**Data shown**
>>>>

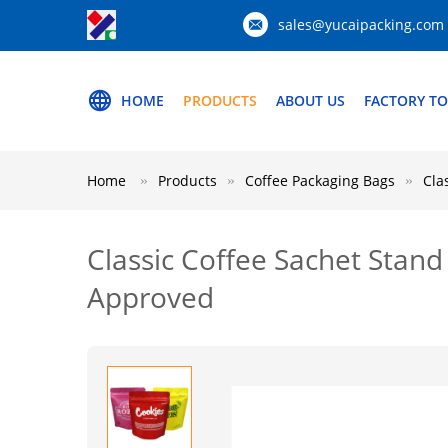
sales@yucaipacking.com
HOME
PRODUCTS
ABOUT US
FACTORY T
Home
Products
Coffee Packaging Bags
Cla
Classic Coffee Sachet Stan
Approved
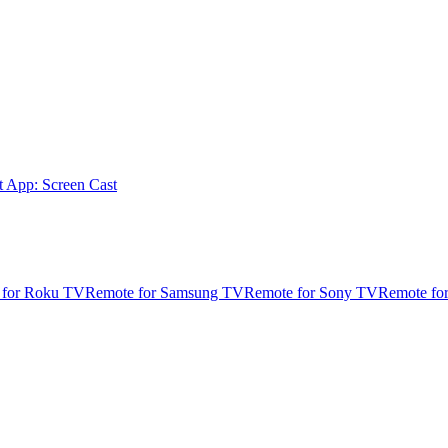
t App: Screen Cast
 for Roku TV
Remote for Samsung TV
Remote for Sony TV
Remote fo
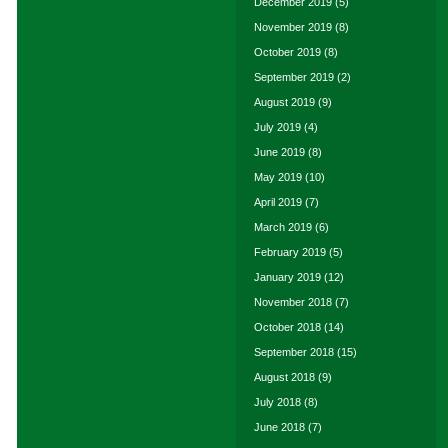
December 2019
(5)
November 2019
(8)
October 2019
(8)
September 2019
(2)
August 2019
(9)
July 2019
(4)
June 2019
(8)
May 2019
(10)
April 2019
(7)
March 2019
(6)
February 2019
(5)
January 2019
(12)
November 2018
(7)
October 2018
(14)
September 2018
(15)
August 2018
(9)
July 2018
(8)
June 2018
(7)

<<<<

**What to produce**
Can you write out every line of text from the material above, unchanged and in order, leaving the pictures out?

**Finished exercise**
sales@yucaipacking.com
HOME
PRODUCTS
ABOUT US
FACTORY T
Home
Products
Coffee Packaging Bags
Cla
Classic Coffee Sachet Stan
Approved
t App: Screen Cast
 for Roku TV
Remote for Samsung TV
Remote for Sony TV
Remote fo
December 2019
(5)
November 2019
(8)
October 2019
(8)
September 2019
(2)
August 2019
(9)
July 2019
(4)
June 2019
(8)
May 2019
(10)
April 2019
(7)
March 2019
(6)
February 2019
(5)
January 2019
(12)
November 2018
(7)
October 2018
(14)
September 2018
(15)
August 2018
(9)
July 2018
(8)
June 2018
(7)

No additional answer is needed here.